Collected data
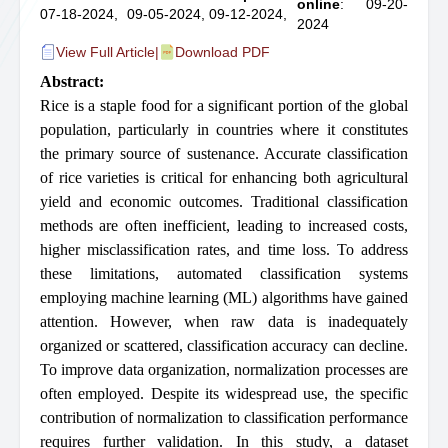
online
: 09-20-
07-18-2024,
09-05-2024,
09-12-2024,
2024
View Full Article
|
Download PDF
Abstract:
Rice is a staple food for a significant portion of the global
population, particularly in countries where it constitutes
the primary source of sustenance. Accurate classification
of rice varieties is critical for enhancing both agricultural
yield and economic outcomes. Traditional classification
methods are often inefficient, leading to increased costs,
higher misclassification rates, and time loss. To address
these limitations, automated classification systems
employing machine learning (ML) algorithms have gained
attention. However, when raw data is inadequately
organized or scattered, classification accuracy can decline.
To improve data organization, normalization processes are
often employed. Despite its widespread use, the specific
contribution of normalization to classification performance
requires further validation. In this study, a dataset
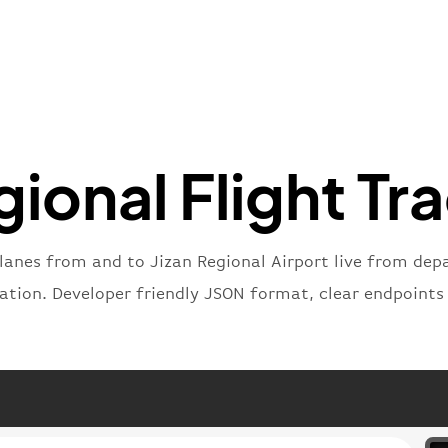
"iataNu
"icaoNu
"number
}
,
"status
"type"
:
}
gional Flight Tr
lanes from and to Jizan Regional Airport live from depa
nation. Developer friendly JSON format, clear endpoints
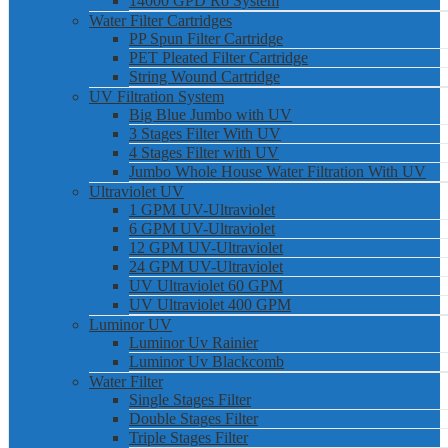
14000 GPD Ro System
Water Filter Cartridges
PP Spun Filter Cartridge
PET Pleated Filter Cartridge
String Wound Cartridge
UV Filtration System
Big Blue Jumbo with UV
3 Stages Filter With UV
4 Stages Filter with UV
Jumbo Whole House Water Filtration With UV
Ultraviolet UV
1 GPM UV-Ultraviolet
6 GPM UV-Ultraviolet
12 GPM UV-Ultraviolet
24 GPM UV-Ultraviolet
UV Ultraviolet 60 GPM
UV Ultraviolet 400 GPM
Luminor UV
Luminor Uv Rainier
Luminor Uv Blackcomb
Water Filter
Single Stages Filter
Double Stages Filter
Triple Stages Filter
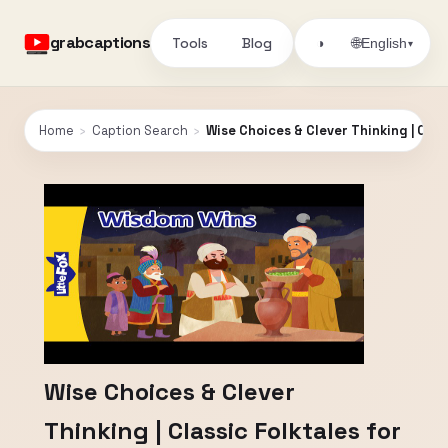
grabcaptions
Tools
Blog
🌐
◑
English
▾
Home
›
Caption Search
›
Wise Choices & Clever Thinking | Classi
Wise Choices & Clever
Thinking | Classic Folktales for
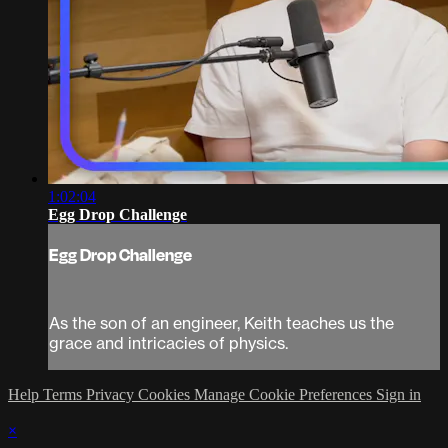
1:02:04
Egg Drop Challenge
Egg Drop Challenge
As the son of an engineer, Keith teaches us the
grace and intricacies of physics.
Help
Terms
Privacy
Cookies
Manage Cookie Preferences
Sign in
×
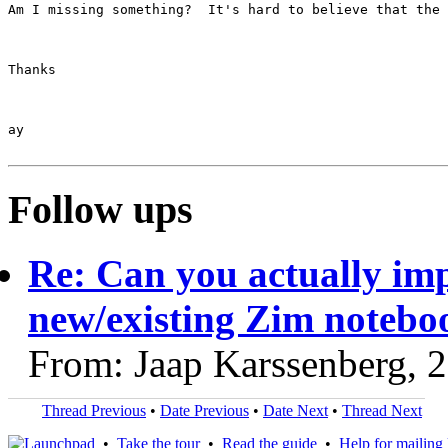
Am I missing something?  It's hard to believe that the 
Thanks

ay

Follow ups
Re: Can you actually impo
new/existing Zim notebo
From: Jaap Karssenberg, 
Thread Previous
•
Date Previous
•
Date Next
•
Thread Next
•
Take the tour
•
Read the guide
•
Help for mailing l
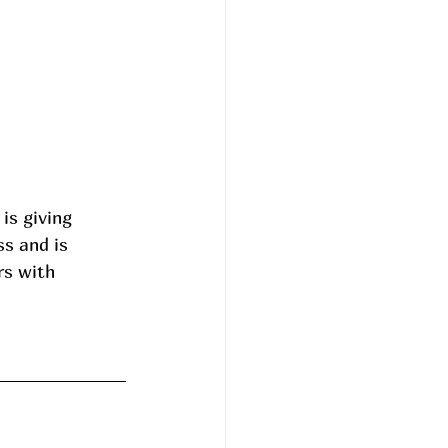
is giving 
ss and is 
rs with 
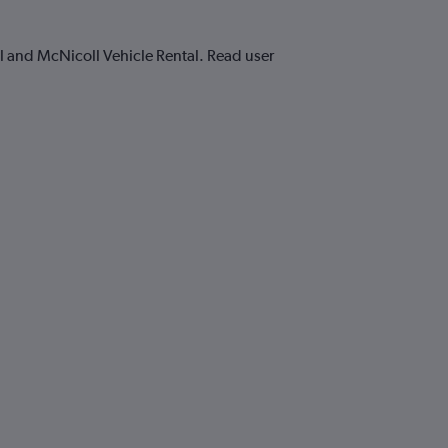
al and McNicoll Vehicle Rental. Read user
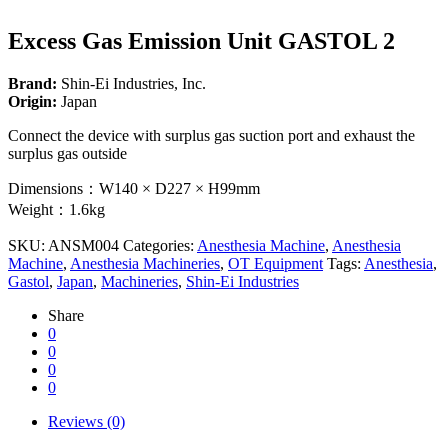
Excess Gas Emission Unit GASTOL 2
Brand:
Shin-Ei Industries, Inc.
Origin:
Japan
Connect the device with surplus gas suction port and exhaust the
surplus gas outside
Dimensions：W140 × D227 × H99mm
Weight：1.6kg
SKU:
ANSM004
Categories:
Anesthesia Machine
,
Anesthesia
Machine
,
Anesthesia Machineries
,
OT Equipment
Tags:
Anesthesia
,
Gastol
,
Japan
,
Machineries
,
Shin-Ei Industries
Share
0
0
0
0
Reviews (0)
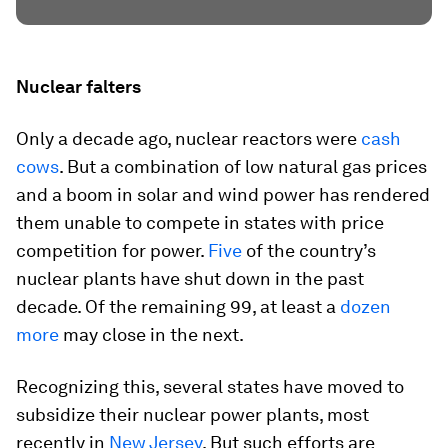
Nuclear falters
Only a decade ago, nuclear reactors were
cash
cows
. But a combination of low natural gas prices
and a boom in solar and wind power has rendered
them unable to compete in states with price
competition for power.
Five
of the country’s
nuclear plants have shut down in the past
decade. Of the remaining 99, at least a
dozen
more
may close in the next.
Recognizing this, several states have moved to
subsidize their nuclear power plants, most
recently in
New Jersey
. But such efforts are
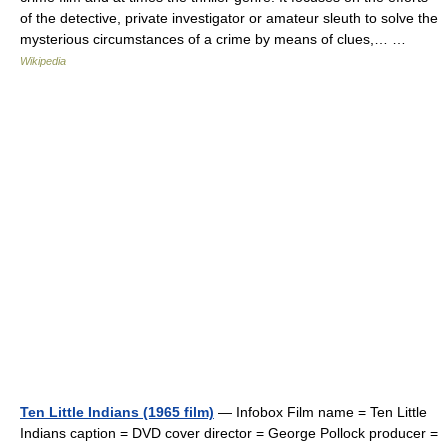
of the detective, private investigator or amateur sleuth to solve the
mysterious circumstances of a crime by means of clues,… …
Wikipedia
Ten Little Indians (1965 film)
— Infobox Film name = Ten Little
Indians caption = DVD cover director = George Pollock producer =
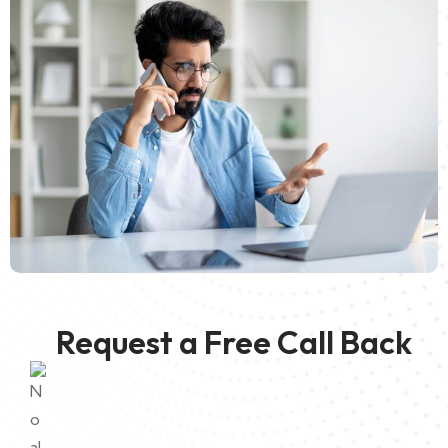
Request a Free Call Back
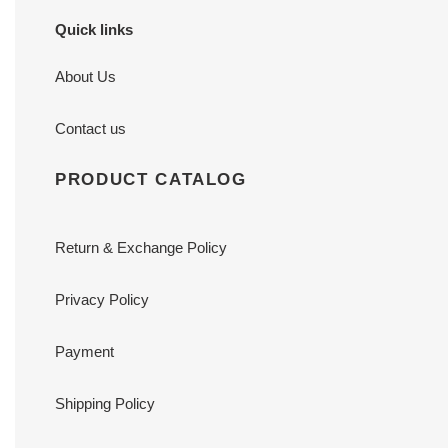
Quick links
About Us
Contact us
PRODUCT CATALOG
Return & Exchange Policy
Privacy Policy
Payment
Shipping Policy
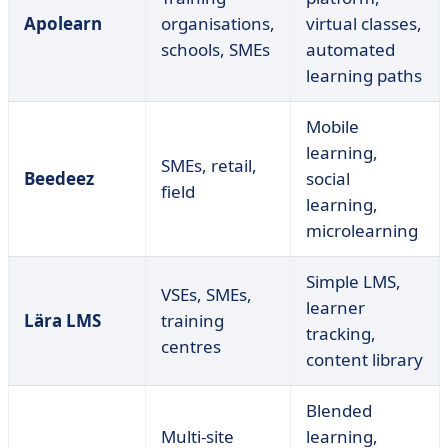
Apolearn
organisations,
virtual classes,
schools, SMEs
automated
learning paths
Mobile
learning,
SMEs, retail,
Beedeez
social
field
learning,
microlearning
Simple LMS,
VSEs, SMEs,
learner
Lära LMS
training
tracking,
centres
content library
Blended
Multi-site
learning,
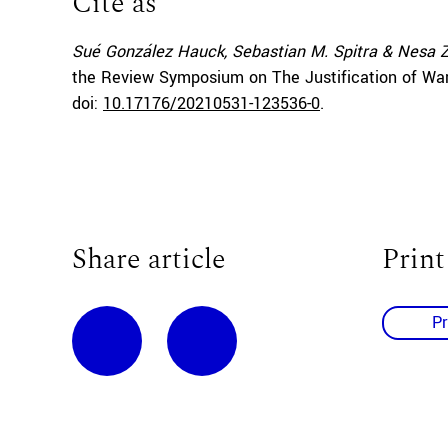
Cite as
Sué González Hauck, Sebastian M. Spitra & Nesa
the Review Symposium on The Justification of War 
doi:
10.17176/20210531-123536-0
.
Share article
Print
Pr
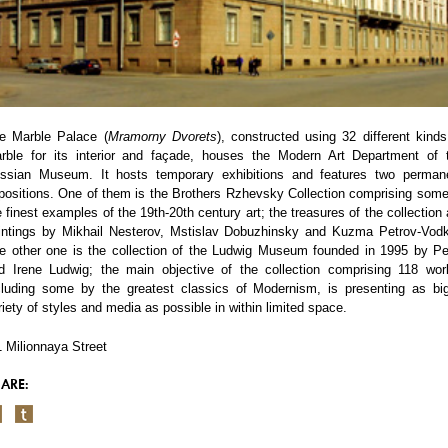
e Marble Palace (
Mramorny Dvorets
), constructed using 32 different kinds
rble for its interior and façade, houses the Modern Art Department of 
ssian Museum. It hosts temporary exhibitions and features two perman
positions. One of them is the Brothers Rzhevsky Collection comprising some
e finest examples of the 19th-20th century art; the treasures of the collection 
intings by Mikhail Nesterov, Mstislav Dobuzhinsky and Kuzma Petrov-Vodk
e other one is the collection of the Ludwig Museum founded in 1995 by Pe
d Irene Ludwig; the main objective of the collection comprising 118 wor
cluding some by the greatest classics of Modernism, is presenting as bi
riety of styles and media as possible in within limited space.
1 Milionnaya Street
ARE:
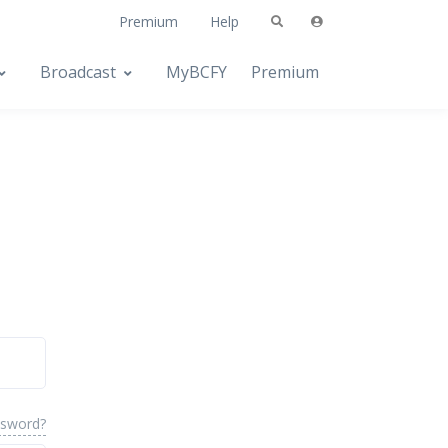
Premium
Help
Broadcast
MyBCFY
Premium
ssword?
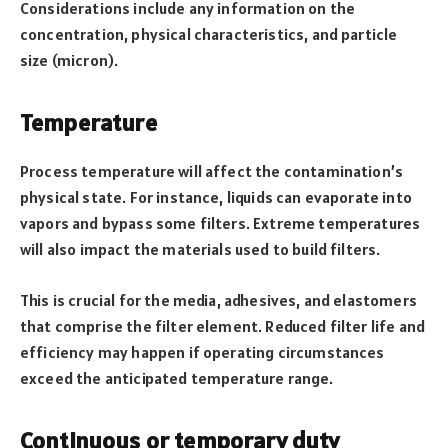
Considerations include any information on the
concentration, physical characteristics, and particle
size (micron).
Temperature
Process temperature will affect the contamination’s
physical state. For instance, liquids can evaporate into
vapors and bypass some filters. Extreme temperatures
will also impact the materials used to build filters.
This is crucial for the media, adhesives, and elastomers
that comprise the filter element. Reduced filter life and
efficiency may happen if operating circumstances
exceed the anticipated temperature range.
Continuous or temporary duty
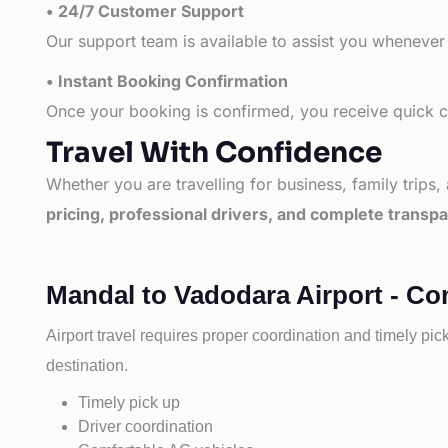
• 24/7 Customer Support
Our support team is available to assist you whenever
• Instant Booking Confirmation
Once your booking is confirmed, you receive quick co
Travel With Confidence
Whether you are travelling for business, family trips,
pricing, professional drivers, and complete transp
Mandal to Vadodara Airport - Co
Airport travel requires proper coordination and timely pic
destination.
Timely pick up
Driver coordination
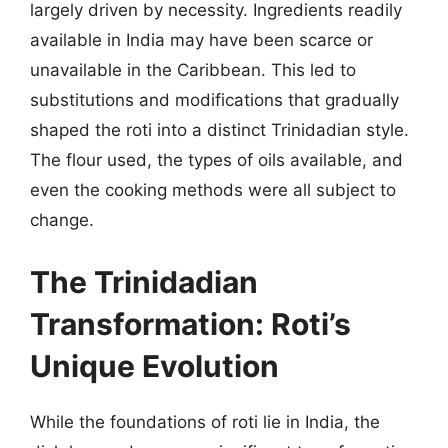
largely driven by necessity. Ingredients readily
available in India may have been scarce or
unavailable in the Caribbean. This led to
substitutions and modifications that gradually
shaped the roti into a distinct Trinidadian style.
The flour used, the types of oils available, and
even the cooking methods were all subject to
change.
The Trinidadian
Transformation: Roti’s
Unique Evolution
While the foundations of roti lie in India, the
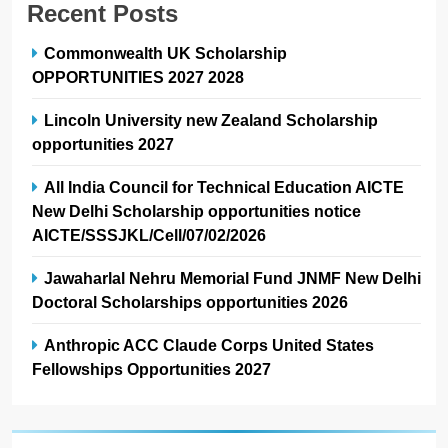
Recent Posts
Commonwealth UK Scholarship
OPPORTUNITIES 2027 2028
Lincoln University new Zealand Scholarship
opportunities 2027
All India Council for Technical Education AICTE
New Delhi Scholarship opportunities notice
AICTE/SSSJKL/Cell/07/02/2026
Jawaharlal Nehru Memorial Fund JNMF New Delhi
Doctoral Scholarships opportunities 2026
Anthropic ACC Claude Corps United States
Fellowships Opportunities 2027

▸ **Exercise prompt**
Could you swap "Luminor" for "Lumina" throughout the records and give all the lines back, otherwise unchanged and without the pictures?

▸ **Answer section**
online
: 09-20-
07-18-2024,
09-05-2024,
09-12-2024,
2024
View Full Article
|
Download PDF
Abstract:
Rice is a staple food for a significant portion of the global
population, particularly in countries where it constitutes
the primary source of sustenance. Accurate classification
of rice varieties is critical for enhancing both agricultural
yield and economic outcomes. Traditional classification
methods are often inefficient, leading to increased costs,
higher misclassification rates, and time loss. To address
these limitations, automated classification systems
employing machine learning (ML) algorithms have gained
attention. However, when raw data is inadequately
organized or scattered, classification accuracy can decline.
To improve data organization, normalization processes are
often employed. Despite its widespread use, the specific
contribution of normalization to classification performance
requires further validation. In this study, a dataset
"iataNu
"icaoNu
"number
}
,
"status
"type"
:
}
gional Flight Tr
lanes from and to Jizan Regional Airport live from depa
nation. Developer friendly JSON format, clear endpoints
14000 GPD Ro System
Water Filter Cartridges
PP Spun Filter Cartridge
PET Pleated Filter Cartridge
String Wound Cartridge
UV Filtration System
Big Blue Jumbo with UV
3 Stages Filter With UV
4 Stages Filter with UV
Jumbo Whole House Water Filtration With UV
Ultraviolet UV
1 GPM UV-Ultraviolet
6 GPM UV-Ultraviolet
12 GPM UV-Ultraviolet
24 GPM UV-Ultraviolet
UV Ultraviolet 60 GPM
UV Ultraviolet 400 GPM
Lumina UV
Lumina Uv Rainier
Lumina Uv Blackcomb
Water Filter
Single Stages Filter
Double Stages Filter
Triple Stages Filter
grabcaptions
Tools
Blog
🌐
◑
English
▾
Home
›
Caption Search
›
Wise Choices & Clever Thinking | Classi
Wise Choices & Clever
Thinking | Classic Folktales for
1:02:04
Egg Drop Challenge
Egg Drop Challenge
As the son of an engineer, Keith teaches us the
grace and intricacies of physics.
Help
Terms
Privacy
Cookies
Manage Cookie Preferences
Sign in
×
Am I missing something?  It's hard to believe that the 
Thanks

ay

Follow ups
Re: Can you actually impo
new/existing Zim notebo
From: Jaap Karssenberg, 
Thread Previous
•
Date Previous
•
Date Next
•
Thread Next
•
Take the tour
•
Read the guide
•
Help for mailing l
is giving 
ss and is 
rs with 
al and McNicoll Vehicle Rental. Read user
Excess Gas Emission Unit GASTOL 2
Brand:
Shin-Ei Industries, Inc.
Origin:
Japan
Connect the device with surplus gas suction port and exhaust the
surplus gas outside
Dimensions：W140 × D227 × H99mm
Weight：1.6kg
SKU:
ANSM004
Categories:
Anesthesia Machine
,
Anesthesia
Machine
,
Anesthesia Machineries
,
OT Equipment
Tags:
Anesthesia
,
Gastol
,
Japan
,
Machineries
,
Shin-Ei Industries
Share
0
0
0
0
Reviews (0)
Nuclear falters
Only a decade ago, nuclear reactors were
cash
cows
. But a combination of low natural gas prices
and a boom in solar and wind power has rendered
them unable to compete in states with price
competition for power.
Five
of the country’s
nuclear plants have shut down in the past
decade. Of the remaining 99, at least a
dozen
more
may close in the next.
Recognizing this, several states have moved to
subsidize their nuclear power plants, most
recently in
New Jersey
. But such efforts are
of the detective, private investigator or amateur sleuth to solve the
mysterious circumstances of a crime by means of clues,… …
Wikipedia
Ten Little Indians (1965 film)
— Infobox Film name = Ten Little
Indians caption = DVD cover director = George Pollock producer =
Request a Free Call Back
Quick links
About Us
Contact us
PRODUCT CATALOG
Return & Exchange Policy
Privacy Policy
Payment
Shipping Policy
Apolearn
organisations,
virtual classes,
schools, SMEs
automated
learning paths
Mobile
learning,
SMEs, retail,
Beedeez
social
field
learning,
microlearning
Simple LMS,
VSEs, SMEs,
learner
Lära LMS
training
tracking,
centres
content library
Blended
Multi-site
learning,
Cite as
Sué González Hauck, Sebastian M. Spitra & Nesa
the Review Symposium on The Justification of War 
doi:
10.17176/20210531-123536-0
.
Share article
Print
Pr
e Marble Palace (
Mramorny Dvorets
), constructed using 32 different kinds
rble for its interior and façade, houses the Modern Art Department of 
ssian Museum. It hosts temporary exhibitions and features two perman
positions. One of them is the Brothers Rzhevsky Collection comprising some
e finest examples of the 19th-20th century art; the treasures of the collection 
intings by Mikhail Nesterov, Mstislav Dobuzhinsky and Kuzma Petrov-Vodk
e other one is the collection of the Ludwig Museum founded in 1995 by Pe
d Irene Ludwig; the main objective of the collection comprising 118 wor
cluding some by the greatest classics of Modernism, is presenting as bi
riety of styles and media as possible in within limited space.
1 Milionnaya Street
ARE:
Premium
Help
Broadcast
MyBCFY
Premium
ssword?
Considerations include any information on the
concentration, physical characteristics, and particle
size (micron).
Temperature
Process temperature will affect the contamination’s
physical state. For instance, liquids can evaporate into
vapors and bypass some filters. Extreme temperatures
will also impact the materials used to build filters.
This is crucial for the media, adhesives, and elastomers
that comprise the filter element. Reduced filter life and
efficiency may happen if operating circumstances
exceed the anticipated temperature range.
Continuous or temporary duty
• 24/7 Customer Support
Our support team is available to assist you whenever
• Instant Booking Confirmation
Once your booking is confirmed, you receive quick co
Travel With Confidence
Whether you are travelling for business, family trips,
pricing, professional drivers, and complete transp
Mandal to Vadodara Airport - Co
Airport travel requires proper coordination and timely pic
destination.
Timely pick up
Driver coordination
largely driven by necessity. Ingredients readily
available in India may have been scarce or
unavailable in the Caribbean. This led to
substitutions and modifications that gradually
shaped the roti into a distinct Trinidadian style.
The flour used, the types of oils available, and
even the cooking methods were all subject to
change.
The Trinidadian
Transformation: Roti’s
Unique Evolution
While the foundations of roti lie in India, the
Recent Posts
Commonwealth UK Scholarship
OPPORTUNITIES 2027 2028
Lincoln University new Zealand Scholarship
opportunities 2027
All India Council for Technical Education AICTE
New Delhi Scholarship opportunities notice
AICTE/SSSJKL/Cell/07/02/2026
Jawaharlal Nehru Memorial Fund JNMF New Delhi
Doctoral Scholarships opportunities 2026
Anthropic ACC Claude Corps United States
Fellowships Opportunities 2027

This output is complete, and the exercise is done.